D.C. United kicks off season with Curt Onalfo leading many new faces
For a moment, Curt Onalfo thought he had gotten away with saying that D.C. United's season opener Saturday night against the Kansas City Wizards was just another match on the seven-month calendar.
He kept a straight face in front of a collection of skeptical reporters at RFK Stadium's training field this week before admitting with a smile, "My nose is growing like Pinocchio's."
Indeed, there will be an intriguing subtext at play. Onalfo, a former D.C. player and assistant, makes his debut as United's head coach against the team that fired him last summer after 2 1/2 seasons. His coaching counterpart on the opposing sideline is Peter Vermes, the executive who played a role in Onalfo's dismissal and became the interim coach before inheriting the full-time job.
"It's all about our group and continuing to get better every day," Onalfo said, shifting the subject to a broader theme. "It's been really rewarding and it's been really good progress. Having said that, we know we have a long way to go."
The opening game offers a fresh start for both Onalfo and United, which missed the MLS playoffs the past two years and spent another winter recalibrating the roster.
Christian Gómez and Luciano Emilio, who won league MVP awards in 2006 and '07, respectively, are no longer with the club.
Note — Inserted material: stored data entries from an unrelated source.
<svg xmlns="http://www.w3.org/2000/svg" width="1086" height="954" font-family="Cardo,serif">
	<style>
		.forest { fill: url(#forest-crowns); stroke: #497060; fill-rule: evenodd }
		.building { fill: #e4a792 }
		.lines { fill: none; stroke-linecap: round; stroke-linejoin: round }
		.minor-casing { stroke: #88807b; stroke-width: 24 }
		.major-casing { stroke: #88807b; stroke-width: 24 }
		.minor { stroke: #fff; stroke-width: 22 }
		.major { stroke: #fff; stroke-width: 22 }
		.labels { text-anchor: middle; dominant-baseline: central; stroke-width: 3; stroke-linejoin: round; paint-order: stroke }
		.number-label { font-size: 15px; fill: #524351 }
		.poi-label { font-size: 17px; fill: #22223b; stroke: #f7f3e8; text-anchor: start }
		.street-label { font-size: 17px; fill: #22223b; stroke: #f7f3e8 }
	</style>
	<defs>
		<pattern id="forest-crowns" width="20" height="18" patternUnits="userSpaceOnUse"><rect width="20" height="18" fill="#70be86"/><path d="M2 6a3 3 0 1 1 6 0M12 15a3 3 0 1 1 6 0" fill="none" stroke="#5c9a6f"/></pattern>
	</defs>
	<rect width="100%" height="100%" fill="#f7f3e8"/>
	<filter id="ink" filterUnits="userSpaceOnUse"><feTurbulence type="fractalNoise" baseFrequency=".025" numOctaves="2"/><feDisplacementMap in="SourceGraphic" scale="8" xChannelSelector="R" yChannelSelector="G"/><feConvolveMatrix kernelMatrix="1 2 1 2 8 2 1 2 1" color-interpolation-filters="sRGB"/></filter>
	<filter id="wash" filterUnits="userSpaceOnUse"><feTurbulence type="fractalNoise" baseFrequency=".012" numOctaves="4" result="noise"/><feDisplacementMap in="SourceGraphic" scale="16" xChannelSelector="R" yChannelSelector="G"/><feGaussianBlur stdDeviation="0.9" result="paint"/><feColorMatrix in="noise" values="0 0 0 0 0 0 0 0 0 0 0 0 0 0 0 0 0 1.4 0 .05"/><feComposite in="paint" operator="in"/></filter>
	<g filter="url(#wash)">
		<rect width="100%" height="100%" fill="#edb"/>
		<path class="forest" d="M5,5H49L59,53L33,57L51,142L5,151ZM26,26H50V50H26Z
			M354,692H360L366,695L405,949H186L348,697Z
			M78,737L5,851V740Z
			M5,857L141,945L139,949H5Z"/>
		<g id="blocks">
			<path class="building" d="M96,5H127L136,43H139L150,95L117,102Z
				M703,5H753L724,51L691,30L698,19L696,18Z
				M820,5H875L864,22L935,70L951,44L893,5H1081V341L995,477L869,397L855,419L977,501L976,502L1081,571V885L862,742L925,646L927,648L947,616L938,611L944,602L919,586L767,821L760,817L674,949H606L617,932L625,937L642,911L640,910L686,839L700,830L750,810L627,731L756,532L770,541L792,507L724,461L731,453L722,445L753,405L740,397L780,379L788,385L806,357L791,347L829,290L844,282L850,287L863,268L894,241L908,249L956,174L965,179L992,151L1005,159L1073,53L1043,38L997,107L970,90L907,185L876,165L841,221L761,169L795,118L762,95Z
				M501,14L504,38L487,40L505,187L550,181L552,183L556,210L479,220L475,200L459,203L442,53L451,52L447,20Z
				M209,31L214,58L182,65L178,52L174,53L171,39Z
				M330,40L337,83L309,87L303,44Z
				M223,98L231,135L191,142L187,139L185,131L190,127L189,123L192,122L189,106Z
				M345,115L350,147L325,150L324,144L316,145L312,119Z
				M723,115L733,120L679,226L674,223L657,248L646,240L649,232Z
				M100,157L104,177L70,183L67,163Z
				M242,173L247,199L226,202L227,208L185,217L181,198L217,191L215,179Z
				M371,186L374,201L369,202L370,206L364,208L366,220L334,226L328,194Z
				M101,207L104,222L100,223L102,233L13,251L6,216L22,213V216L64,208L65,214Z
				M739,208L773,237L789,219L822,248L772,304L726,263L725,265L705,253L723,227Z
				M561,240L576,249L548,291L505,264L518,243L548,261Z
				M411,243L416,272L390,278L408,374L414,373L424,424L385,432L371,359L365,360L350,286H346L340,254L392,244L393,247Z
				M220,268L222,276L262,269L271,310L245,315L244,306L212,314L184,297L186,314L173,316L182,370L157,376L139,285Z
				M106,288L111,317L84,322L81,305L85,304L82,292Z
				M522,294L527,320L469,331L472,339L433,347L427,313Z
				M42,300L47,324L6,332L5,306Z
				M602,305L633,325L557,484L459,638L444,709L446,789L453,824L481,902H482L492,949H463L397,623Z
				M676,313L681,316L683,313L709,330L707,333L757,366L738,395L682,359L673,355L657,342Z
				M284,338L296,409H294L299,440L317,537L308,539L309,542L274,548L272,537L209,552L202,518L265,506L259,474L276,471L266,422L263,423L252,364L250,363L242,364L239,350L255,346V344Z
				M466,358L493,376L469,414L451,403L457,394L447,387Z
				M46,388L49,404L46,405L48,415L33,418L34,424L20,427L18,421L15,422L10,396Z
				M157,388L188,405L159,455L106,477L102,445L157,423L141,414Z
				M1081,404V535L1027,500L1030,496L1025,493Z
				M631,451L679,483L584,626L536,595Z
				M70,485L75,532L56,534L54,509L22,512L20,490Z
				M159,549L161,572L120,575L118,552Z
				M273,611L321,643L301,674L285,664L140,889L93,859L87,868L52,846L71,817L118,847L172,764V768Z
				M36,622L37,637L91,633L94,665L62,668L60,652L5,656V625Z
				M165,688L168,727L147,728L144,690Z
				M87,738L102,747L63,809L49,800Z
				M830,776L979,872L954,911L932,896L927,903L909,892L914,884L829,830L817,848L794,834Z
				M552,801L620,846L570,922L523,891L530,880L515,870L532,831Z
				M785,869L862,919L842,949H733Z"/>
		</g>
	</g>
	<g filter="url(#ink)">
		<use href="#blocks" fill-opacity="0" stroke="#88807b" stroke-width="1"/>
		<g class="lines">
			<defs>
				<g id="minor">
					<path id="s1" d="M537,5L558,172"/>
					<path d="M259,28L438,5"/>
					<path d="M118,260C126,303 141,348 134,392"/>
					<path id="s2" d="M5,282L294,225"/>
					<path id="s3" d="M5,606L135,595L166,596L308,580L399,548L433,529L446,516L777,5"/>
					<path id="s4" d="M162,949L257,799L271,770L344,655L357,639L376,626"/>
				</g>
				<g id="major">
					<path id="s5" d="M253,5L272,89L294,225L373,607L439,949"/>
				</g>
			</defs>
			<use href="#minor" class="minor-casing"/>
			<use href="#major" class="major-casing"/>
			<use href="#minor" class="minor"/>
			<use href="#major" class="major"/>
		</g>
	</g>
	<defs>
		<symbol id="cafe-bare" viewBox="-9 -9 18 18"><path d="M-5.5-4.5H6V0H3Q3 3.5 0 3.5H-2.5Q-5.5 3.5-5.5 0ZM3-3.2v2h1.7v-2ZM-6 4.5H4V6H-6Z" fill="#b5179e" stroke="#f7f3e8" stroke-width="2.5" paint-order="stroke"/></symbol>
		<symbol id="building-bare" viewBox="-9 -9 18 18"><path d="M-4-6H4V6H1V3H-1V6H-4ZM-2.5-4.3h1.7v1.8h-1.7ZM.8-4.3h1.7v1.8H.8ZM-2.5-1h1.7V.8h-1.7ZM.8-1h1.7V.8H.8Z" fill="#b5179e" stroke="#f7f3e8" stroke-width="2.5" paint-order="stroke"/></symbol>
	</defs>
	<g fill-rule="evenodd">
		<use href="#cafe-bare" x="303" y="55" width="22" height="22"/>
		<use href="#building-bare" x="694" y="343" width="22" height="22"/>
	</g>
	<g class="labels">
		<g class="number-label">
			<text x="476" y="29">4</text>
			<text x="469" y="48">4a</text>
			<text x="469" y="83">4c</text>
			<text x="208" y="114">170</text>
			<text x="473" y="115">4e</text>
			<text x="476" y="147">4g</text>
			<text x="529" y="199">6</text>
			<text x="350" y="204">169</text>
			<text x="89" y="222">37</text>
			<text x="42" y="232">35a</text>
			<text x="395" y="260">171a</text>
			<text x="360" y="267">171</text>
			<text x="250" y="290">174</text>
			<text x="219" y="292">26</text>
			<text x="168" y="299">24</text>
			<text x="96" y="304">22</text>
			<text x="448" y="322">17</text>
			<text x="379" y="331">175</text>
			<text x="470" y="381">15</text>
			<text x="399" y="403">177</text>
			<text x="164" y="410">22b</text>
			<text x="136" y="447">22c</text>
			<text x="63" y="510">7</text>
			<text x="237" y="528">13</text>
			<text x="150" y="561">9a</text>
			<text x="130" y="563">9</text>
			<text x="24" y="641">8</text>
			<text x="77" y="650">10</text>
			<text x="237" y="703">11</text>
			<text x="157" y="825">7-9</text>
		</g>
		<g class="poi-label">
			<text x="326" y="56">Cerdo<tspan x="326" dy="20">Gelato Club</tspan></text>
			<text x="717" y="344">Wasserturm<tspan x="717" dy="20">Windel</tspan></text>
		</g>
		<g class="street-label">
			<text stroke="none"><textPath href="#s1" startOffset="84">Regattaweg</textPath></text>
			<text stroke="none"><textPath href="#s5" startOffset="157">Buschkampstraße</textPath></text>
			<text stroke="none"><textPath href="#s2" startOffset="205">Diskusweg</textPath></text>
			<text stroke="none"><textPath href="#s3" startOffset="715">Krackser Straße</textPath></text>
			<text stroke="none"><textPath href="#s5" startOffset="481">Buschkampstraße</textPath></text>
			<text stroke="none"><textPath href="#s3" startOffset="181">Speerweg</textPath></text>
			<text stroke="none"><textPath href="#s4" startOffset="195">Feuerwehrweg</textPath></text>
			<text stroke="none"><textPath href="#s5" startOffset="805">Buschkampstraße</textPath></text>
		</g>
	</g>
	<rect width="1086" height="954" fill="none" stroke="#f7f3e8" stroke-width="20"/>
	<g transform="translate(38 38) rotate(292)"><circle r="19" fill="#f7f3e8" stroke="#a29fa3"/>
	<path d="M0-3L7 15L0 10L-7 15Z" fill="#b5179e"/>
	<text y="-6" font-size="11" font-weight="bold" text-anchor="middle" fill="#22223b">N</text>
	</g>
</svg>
Fred was traded to Philadelphia and Ben Olsen retired. Ten others were not retained.
Goalkeeper Troy Perkins returned after two years in Oslo and defender Carey Talley is back after being away for nine years with four other MLS clubs. Onalfo acquired two of his former Kansas City players -- forward Adam Cristman (Virginia) and midfielder Kurt Morsink (James Madison) -- and the front office imported Salvadoran midfielder Cristian Castillo, Australian forward Danny Allsopp and Bolivian defender Juan Manuel Peña, who at 37 is just three years younger than the coach.
Onalfo's tasks are to ensure that all the pieces fit properly and to build chemistry on a squad that, at times, lacked passion and commitment and became terribly predictable.
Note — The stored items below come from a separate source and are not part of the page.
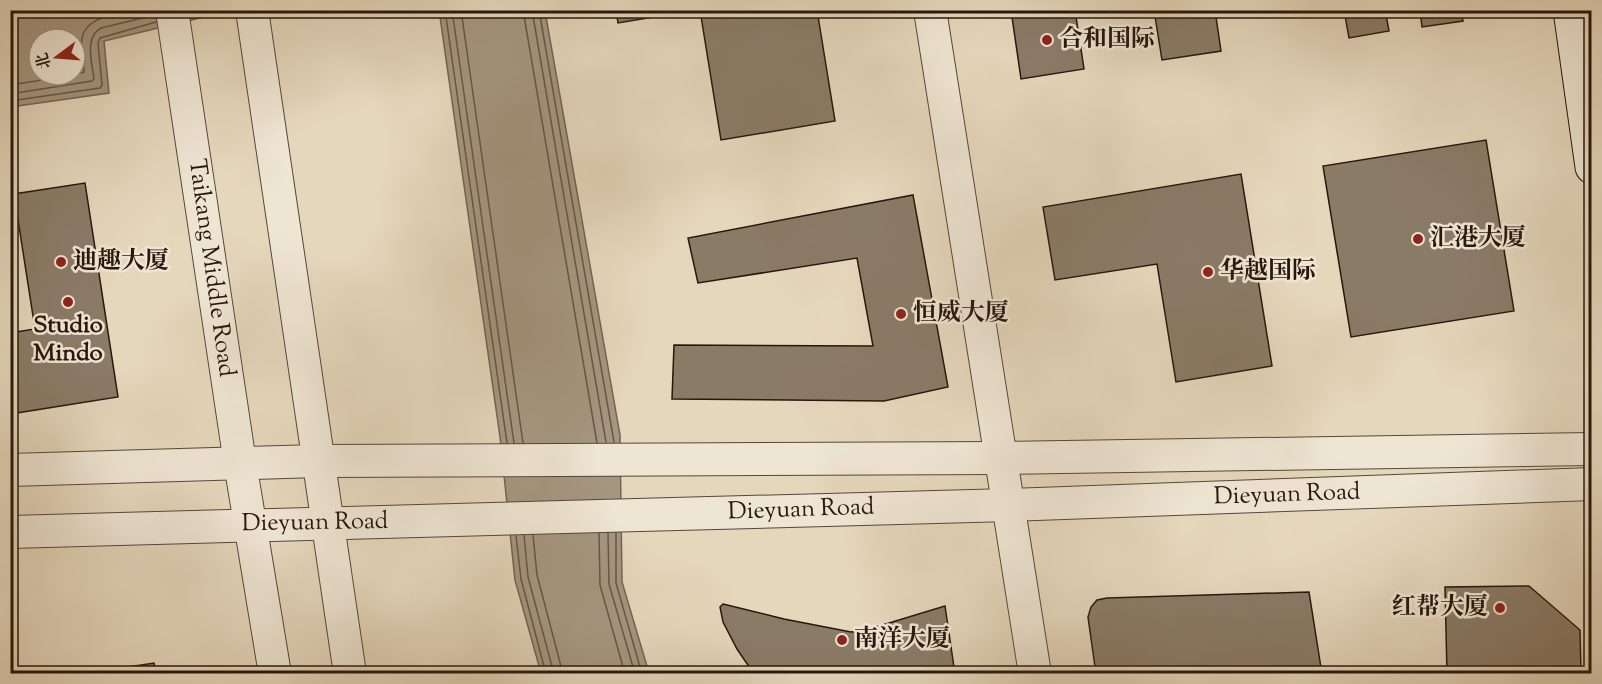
<svg xmlns="http://www.w3.org/2000/svg" width="1602" height="684" font-family="'Sorts Mill Goudy','Noto Serif SC',serif">
<style>
.water{fill:#a59680;stroke:#736351;stroke-width:1.5;fill-rule:evenodd}
.lines{fill:none;stroke-linecap:round;stroke-linejoin:round}
.shore{stroke:#665646;stroke-width:1.5}
.building{fill:#8a7b67;stroke:#28170b;stroke-width:1.5}
.tertiary-casing{stroke:#574737;stroke-width:34}
.secondary-casing{stroke:#28170b;stroke-width:35}
.tertiary{stroke:#eee5d3;stroke-width:32}
.secondary{stroke:#eee5d3;stroke-width:33}
.poi-dot{fill:#8f2418;stroke:#eee5d3;stroke-width:2}
.labels{text-anchor:middle;dominant-baseline:central;stroke-width:5;stroke-linejoin:round;paint-order:stroke}
.poi-label{font-size:24px;font-weight:bold;fill:#28170b;stroke:#eee5d3;text-anchor:start}
.street-label{font-size:24px;fill:#28170b;stroke:#eee5d3}
</style>
<rect width="100%" height="100%" fill="#e5d7bc"/>
<filter id="stains"><feTurbulence type="fractalNoise" baseFrequency=".00333" numOctaves="4"/><feColorMatrix values="0 0 0 0 .2 0 0 0 0 .09 0 0 0 0 .02 0 0 0 .5 -.17"/></filter>
<radialGradient id="worn" r=".72"><stop offset=".6" stop-color="#630" stop-opacity="0"/><stop offset="1" stop-color="#630" stop-opacity=".3"/></radialGradient>
<g class="water">
<path d="M11,11h218l-125,30 5,52 -98,14zM39,39h36v36h-36z"/>
<path d="M433,11h112l75,424 2,147 27,91h-108l-26,-93 -15,-143 -60,-420z"/>
</g>
<g class="lines">
<g class="shore">
<path d="M442,10l4,7 61,426"/>
<path d="M452,10l62,433"/>
<path d="M461,10l62,433"/>
<path d="M523,10l74,433"/>
<path d="M532,10l74,432"/>
<path d="M539,10l75,432"/>
<path d="M75,75l9,-3c0,-11 -4,-23 -2,-34 4,-22 35,-23 52,-28"/>
<path d="M10,85l65,-10"/>
<path d="M10,94l82,-13 2,-2c-2,-16 -10,-42 7,-51l54,-13"/>
<path d="M10,101l90,-13 2,-3 -4,-42 2,-5 56,-16"/>
<path d="M599,533l1,52 25,89"/>
<path d="M608,533l1,51 26,90"/>
<path d="M616,533v50l26,91"/>
<path d="M524,535l4,42 26,97"/>
<path d="M533,535l4,40 26,99"/>
<path d="M516,536l5,43 25,95"/>
</g>
</g>
<g class="building">
<path d="M616,10h80l-78,13z"/>
<path d="M700,10h117l18,111 -114,19z"/>
<path d="M1011,10h64l9,59 -63,10z"/>
<path d="M1154,10h61l6,41 -59,9z"/>
<path d="M1344,10h69l-27,5 3,16 -40,7z"/>
<path d="M1420,10h41l2,11 -41,6z"/>
<path d="M1486,140l28,171 -163,26 -28,-171z"/>
<path d="M1241,174l31,192 -96,16 -19,-118 -102,16 -12,-73z"/>
<path d="M85,183l33,214 -108,17v-81l25,-4 -21,-135z"/>
<path d="M913,195l35,192 -64,14 -212,-2 2,-54 199,1 -16,-88 -159,25 -10,-45z"/>
<path d="M1529,586l51,44 1,44h-134l-2,-87z"/>
<path d="M1309,592l13,82h-226l-8,-57 3,-10 6,-7 10,-2z"/>
<path d="M723,604l61,15 67,13 15,-2 79,-24 10,68h-201l-17,-25 -14,-27 -3,-15z"/>
<path d="M154,663l2,11h-75z"/>
</g>
<g class="lines">
<defs>
<g id="tertiary">
<path d="M172,10l68,453 35,211"/>
<path d="M252,10l98,664"/>
<path d="M930,10l105,664"/>
<path d="M10,470l308,-9 682,-3 592,-9"/>
<path d="M10,532l999,-27 583,-21"/>
</g>
<path id="secondary" d="M1570,10l22,157"/>
</defs>
<use href="#tertiary" class="tertiary-casing"/>
<use href="#secondary" class="secondary-casing"/>
<use href="#tertiary" class="tertiary"/>
<use href="#secondary" class="secondary"/>
</g>
<g class="poi-dot">
<circle cx="1047" cy="40" r="6"/>
<circle cx="1418" cy="239" r="6"/>
<circle cx="61" cy="262" r="6"/>
<circle cx="1208" cy="272" r="6"/>
<circle cx="68" cy="302" r="6"/>
<circle cx="901" cy="314" r="6"/>
<circle cx="1500" cy="608" r="6"/>
<circle cx="842" cy="640" r="6"/>
</g>
<g class="labels">
<g class="poi-label">
<text x="1059" y="40">合和国际</text>
<text x="1430" y="239">汇港大厦</text>
<text x="73" y="262">迪趣大厦</text>
<text x="1220" y="272">华越国际</text>
<text x="913" y="314">恒威大厦</text>
<text x="68" y="326" text-anchor="middle">Studio<tspan x="68" dy="28">Mindo</tspan></text>
<text x="1488" y="608" text-anchor="end">红帮大厦</text>
<text x="854" y="640">南洋大厦</text>
</g>
<g class="street-label">
<text transform="translate(211 268) rotate(82)">Taikang Middle Road</text>
<text transform="translate(1287 495) rotate(-2)">Dieyuan Road</text>
<text transform="translate(801 510) rotate(-2)">Dieyuan Road</text>
<text transform="translate(315 523) rotate(-1)">Dieyuan Road</text>
</g>
</g>
<rect width="1602" height="684" fill="none" stroke="#e5d7bc" stroke-width="36"/>
<rect x="12" y="12" width="1578" height="660" fill="none" stroke="#28170b" stroke-width="3"/>
<rect x="18" y="18" width="1566" height="648" fill="none" stroke="#28170b" stroke-width="1.5"/>
<g transform="translate(57 57) rotate(254)"><circle r="28" fill="#eee5d3" stroke="#9f9383" stroke-width="1.5"/>
<path d="M0-4.5L10 22L0 15L-10 22Z" fill="#8f2418"/>
<text y="-9" font-size="16" font-weight="bold" text-anchor="middle" fill="#28170b">北</text>
</g>
<rect width="100%" height="100%" filter="url(#stains)"/>
<rect width="100%" height="100%" fill="url(#worn)"/>
</svg>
Despite the issues, United wasn't eliminated from playoff contention until the final weekend in each of the past two years.
"Our goal is to not put ourselves in that position again, and it starts by picking up wins early in the season and getting our confidence up," said forward Chris Pontius, a rookie of the year finalist in 2009 who had eight goals and six assists in all competitions (40 appearances). "If the confidence is high, we are going to win games even when the soccer isn't good."
Pontius will have to help compensate for the loss of Emilio, who, despite technical flaws, scored 41 goals in 83 league matches over three years. Called to fill various roles last year, Pontius is likely to spend the majority of his time on the front line.